I was just recently diagnosed last week with LS and here in Canada sadly to say there is not much information on LS so glad I found you...!!! Just this last week I think I handled my flare up if you will call it...I think I have always had this but this time it was severe enough for me to go to the Emergency hospital and was told from an ER Dr what i have just by one look he said those 2 words Lichen Sclerosus so he took a swab to rule out a Yeast infection ( which i knew was not one ) told me to go see a Gynecologist and get a Biopsy swab done and I got the prescription for the Taro-Clobetasol cream....I was so scared when I left the hospital I got home and Googled Lichen Sclerosus and there you were!!!! So I want to Thank you for helping me through this week you are the reason I feel better today and its been 1 week and my Yoo Hoo feels so much better. I am looking forward to tommorrow to learn more and Hey....maybe just maybe help get a cure for this... but first we need to know why this is happening I am glad to be a member with Lichen Sclerosus society... Thank you Kathy

Hi everyone! I just wanted to take a few minutes to write an LSSN appreciation post. I joined LS Warriors about a month ago, and it has been nothing short of life changing for me. After so many years of feeling isolated and ashamed about having LS, and often being very secretive about it, it's been so empowering to see a community of women rallying together, sharing stories and wisdom, and supporting each other. I think it has helped me move from a place of grief and paralysis to a place of action and curiosity. As much as having LS sucks, I'm starting to see it as an opportunity to connect with my body and learn about it deeply, in community with you all. So THANK YOU Kathy and the amazing women who curate, participate, and hold space for this group! I so appreciate you.
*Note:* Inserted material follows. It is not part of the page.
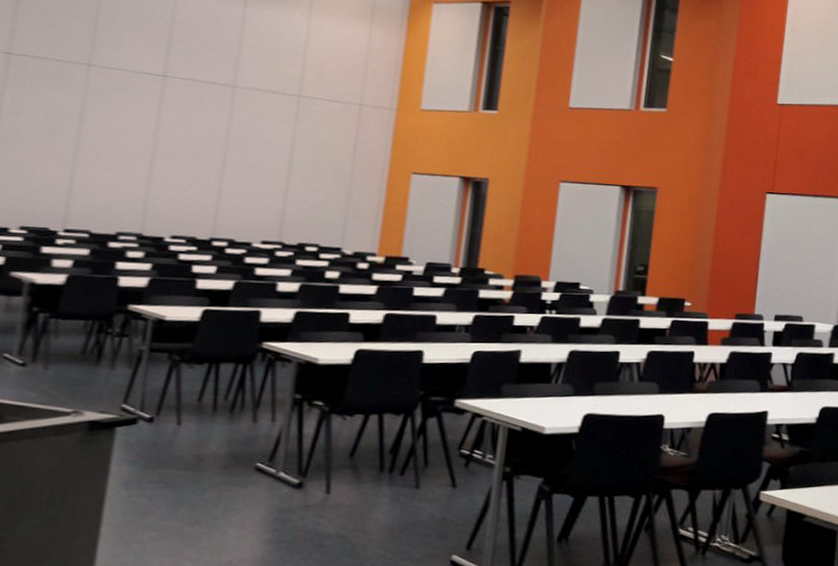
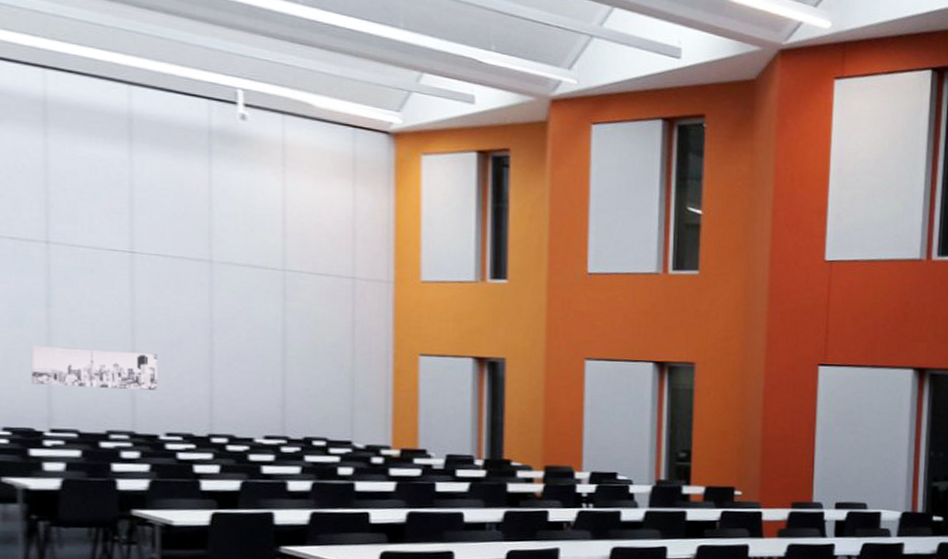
wall art: none [54,154,174,197] -> present [31,346,158,390]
You are gold! Hello! Your podcast is outstanding!! Thank you!! I was just diagnosed this past December 2022. Your topics on your podcast are so helpful and informative. Now I’m headed to your website. God bless you and thank you!!

The good thing is I found your Website and I've learned so much from Dr Jill and Jaclyn and you. I'm back to using the clobetasol ointment a couple times a week to prevent flare ups. I learned that the LS skin down there is thicker than regular skin. So I feel comfortable using the ointment. It's so nice to feel normal down there again. Well almost..... What a difference. I can sleep all night without waking.. Wish I had good information years ago. Probably would not have fused. But doctors just don't know that much about LS. At least back in 2016. The Website is so informative with the different guests and actual LS sufferers telling their experiences.
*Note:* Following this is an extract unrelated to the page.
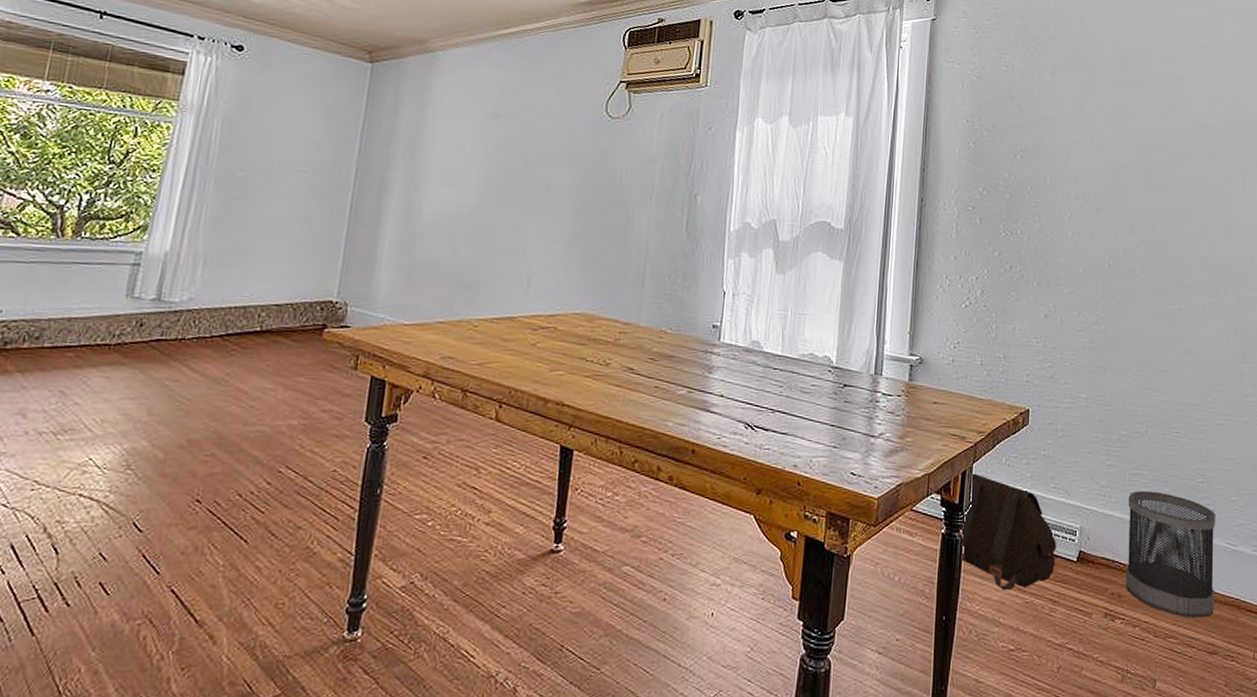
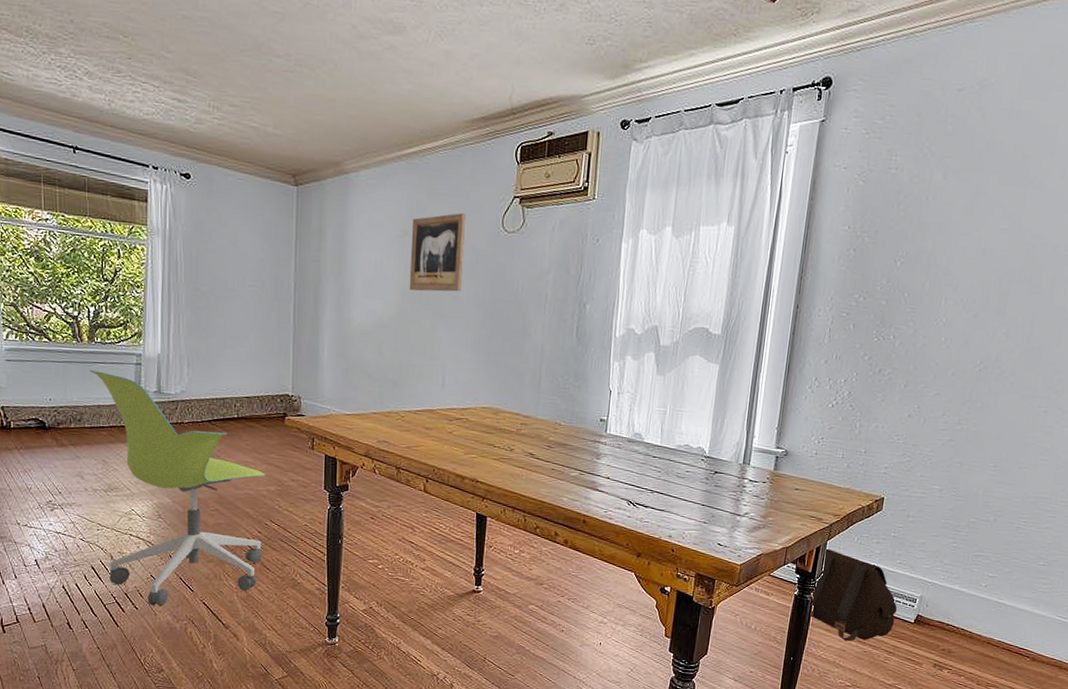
office chair: none [34,273,288,598] -> present [89,370,266,606]
wall art: none [494,96,565,181] -> present [409,213,466,292]
wastebasket: present [1125,490,1215,618] -> none [956,569,1051,673]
I hesitantly stumbled upon your podcast, through your instagram. I didn’t want to realize that many more people were struggling with the same thing as me. My diagnosing doctor passed away this year and I know I will not be able to replace him. I was referred to him after being treated like I was having multiple partners & chronic yeast infections. I am still searching for a good fit for my disease and appreciate your podcast for what it is. 10/10 would recommend! Thanks for all you do & say!

I wanted to express my gratitude for all you do and share some additional appreciation because I really do say a huge thank you from my heart, this two meet ups have been so helpful. I look forward to our next meet up.

Based on what I have learned from your show, I am convinced I have LS, and am armed with the knowledge and confidence to advocate for myself when I finally do see her. In the meantime, I'm listening to the podcast daily and using some of the tips you've shared to help me deal with the symptoms (mainly the itch!). Thanks to you, I haven't had to suffer for years like you and so many others have. I, and I'm sure so many others, am eternally grateful for your courage and honesty.

I just want to say ths LS support network has done wonders for me, my mental health and coming to terms with my condition.

Hi Kathy! I just wanted to write a note to you and tell you I was diagnosed with LS yesterday. I’m 27. I was super overwhelmed and felt like my health issues were spinning out of control. I also have celiac disease (diagnosed 9 years ago) and Hashimoto’s (diagnosed 3 months ago). Since watching your videos, I actually felt like everything began to make sense! I have so much more clarity now and a lot less guilt about my issues! And especially thanks to you, I was able to apply the ointment on correctly on my first night!! Thank you so much for the work you do. It is so incredible to feel a network of support right when I need it 💖

I have listened to MOST of Kathy's podcasts, and they have been a sanity saver!